▶ Task description: Go through the records and show each line where the word "read" occurs.

◆ ◆ ◆ ◆ ◆ ◆ ◆

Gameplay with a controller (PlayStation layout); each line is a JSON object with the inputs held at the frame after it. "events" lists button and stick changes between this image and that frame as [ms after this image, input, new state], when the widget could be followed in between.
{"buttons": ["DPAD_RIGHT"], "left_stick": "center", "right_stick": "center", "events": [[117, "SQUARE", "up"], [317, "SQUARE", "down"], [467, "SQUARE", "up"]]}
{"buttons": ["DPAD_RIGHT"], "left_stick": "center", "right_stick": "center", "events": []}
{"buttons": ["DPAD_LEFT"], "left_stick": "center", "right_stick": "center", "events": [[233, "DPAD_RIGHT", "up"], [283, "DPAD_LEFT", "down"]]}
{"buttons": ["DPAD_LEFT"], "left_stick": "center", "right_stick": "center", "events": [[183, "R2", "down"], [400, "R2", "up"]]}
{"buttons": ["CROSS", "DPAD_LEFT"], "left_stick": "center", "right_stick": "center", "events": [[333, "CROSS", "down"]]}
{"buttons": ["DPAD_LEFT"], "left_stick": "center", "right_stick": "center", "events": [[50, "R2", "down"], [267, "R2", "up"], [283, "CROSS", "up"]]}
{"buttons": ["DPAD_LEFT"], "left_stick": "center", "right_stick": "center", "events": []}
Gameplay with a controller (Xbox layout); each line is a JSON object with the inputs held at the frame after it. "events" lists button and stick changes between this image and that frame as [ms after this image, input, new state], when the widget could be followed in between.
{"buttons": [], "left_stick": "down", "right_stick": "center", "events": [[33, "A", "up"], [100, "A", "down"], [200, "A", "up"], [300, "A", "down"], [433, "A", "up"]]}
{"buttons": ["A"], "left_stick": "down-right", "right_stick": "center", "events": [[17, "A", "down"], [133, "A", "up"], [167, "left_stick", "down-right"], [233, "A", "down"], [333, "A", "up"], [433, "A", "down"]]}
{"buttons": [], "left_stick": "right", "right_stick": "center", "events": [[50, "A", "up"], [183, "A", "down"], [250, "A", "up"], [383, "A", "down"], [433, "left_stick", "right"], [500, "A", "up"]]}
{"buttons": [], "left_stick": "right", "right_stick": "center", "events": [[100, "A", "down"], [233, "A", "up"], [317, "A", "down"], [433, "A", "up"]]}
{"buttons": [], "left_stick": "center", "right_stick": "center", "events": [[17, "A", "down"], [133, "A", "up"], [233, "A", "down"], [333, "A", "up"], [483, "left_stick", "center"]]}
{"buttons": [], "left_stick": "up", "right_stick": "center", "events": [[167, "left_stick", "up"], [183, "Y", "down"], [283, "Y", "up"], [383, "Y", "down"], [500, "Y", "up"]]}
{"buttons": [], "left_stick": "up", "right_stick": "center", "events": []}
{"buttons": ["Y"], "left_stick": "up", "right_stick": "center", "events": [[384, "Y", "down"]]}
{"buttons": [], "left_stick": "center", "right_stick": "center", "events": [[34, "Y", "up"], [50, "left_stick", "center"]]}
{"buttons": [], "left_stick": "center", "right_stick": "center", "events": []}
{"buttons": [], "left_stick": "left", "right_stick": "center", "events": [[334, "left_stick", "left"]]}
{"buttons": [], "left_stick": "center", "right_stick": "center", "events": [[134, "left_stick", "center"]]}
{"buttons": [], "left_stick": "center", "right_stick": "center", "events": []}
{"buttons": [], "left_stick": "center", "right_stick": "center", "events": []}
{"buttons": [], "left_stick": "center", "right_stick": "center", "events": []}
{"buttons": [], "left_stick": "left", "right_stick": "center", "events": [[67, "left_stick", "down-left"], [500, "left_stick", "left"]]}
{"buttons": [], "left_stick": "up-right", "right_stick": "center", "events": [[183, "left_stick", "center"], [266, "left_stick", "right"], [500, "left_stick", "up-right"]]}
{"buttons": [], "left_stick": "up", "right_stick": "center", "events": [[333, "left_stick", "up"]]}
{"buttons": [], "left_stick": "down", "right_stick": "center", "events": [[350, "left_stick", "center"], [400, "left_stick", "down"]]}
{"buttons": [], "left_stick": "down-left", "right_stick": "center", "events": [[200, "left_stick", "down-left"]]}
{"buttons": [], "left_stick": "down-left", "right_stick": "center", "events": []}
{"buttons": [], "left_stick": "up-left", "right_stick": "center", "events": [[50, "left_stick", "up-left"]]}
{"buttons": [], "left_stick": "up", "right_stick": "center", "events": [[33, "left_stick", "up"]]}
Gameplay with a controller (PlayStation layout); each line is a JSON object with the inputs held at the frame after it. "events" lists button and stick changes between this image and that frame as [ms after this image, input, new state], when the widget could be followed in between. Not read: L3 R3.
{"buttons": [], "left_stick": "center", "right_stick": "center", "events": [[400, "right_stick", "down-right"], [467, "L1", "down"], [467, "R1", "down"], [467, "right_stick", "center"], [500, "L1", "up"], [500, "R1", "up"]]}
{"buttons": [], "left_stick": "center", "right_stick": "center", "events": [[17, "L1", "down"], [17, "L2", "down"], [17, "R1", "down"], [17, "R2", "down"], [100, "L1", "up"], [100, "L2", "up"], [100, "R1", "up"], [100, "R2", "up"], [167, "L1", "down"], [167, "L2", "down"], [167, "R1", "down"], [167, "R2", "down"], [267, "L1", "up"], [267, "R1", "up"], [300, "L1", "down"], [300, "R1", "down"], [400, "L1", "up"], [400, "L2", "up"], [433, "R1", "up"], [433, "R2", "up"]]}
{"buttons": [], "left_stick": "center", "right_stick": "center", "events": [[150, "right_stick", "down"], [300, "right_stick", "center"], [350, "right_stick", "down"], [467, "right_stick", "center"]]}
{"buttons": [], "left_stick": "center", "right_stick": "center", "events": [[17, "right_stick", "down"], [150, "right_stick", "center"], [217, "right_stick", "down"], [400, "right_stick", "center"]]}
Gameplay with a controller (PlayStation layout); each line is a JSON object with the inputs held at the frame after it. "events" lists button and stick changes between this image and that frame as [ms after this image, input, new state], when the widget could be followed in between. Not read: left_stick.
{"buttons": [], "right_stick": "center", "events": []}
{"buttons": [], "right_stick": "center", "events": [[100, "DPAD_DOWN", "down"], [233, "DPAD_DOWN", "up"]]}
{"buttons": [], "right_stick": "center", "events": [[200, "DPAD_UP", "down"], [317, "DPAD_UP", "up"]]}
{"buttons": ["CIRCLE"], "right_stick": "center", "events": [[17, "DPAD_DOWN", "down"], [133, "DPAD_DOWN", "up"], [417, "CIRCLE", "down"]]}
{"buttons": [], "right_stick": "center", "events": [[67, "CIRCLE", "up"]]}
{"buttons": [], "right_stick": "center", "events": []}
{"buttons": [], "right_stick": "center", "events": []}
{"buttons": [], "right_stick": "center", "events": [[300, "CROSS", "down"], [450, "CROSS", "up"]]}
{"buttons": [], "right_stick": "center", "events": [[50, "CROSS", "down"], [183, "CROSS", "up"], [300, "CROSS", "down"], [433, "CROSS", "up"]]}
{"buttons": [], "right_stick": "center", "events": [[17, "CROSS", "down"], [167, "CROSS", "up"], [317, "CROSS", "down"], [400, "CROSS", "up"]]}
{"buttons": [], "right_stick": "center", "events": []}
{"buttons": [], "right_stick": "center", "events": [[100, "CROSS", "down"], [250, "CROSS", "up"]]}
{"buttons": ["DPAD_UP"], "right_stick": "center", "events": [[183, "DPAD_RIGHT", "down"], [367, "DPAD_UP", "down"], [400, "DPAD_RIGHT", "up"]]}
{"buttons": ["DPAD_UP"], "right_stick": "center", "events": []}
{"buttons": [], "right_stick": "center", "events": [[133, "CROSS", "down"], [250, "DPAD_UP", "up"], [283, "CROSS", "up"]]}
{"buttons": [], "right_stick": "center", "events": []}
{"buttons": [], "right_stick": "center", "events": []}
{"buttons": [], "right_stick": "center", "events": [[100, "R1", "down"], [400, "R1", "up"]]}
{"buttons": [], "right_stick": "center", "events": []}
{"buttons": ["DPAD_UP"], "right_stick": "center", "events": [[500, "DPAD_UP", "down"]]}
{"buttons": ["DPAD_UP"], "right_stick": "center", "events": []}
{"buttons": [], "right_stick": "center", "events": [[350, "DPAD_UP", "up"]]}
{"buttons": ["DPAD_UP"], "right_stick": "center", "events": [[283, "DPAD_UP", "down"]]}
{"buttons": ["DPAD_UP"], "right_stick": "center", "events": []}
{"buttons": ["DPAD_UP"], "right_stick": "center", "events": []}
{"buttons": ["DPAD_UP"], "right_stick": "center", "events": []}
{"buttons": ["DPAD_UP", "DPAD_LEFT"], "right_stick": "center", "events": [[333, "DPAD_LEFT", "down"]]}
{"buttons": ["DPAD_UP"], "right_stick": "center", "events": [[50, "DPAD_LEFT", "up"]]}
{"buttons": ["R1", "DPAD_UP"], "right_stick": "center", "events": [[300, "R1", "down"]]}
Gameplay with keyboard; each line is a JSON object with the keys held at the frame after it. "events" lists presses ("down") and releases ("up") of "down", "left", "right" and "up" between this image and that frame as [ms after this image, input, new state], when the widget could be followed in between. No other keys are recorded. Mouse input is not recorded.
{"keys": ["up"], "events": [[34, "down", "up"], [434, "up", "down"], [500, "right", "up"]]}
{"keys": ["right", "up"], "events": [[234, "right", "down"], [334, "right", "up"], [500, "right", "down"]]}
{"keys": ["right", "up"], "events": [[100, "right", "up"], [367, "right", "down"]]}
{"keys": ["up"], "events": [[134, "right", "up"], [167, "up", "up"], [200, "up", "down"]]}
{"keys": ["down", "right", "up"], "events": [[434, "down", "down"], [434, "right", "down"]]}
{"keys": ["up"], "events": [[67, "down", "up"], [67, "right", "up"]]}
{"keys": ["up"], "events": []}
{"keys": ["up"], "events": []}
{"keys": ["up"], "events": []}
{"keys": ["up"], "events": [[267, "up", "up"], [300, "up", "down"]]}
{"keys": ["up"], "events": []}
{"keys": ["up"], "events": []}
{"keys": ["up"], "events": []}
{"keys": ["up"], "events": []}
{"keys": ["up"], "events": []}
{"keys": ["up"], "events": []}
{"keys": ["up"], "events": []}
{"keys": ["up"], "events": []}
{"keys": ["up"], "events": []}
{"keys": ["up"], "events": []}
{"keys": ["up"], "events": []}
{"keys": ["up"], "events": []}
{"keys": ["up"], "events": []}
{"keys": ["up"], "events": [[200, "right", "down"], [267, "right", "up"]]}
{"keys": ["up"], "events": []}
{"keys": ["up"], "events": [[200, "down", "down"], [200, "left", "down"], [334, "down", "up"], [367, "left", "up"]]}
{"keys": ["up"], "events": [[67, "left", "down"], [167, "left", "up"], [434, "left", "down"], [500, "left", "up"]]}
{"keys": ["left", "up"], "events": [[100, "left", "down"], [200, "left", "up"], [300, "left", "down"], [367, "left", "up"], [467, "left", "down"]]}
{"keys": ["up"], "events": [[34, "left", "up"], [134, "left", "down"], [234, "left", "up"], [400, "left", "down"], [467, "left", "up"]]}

◆ ◆ ◆ ◆ ◆ ◆ ◆

▶ Output for this task:
Gameplay with a controller (PlayStation layout); each line is a JSON object with the inputs held at the frame after it. "events" lists button and stick changes between this image and that frame as [ms after this image, input, new state], when the widget could be followed in between. Not read: L3 R3.
Gameplay with a controller (PlayStation layout); each line is a JSON object with the inputs held at the frame after it. "events" lists button and stick changes between this image and that frame as [ms after this image, input, new state], when the widget could be followed in between. Not read: left_stick.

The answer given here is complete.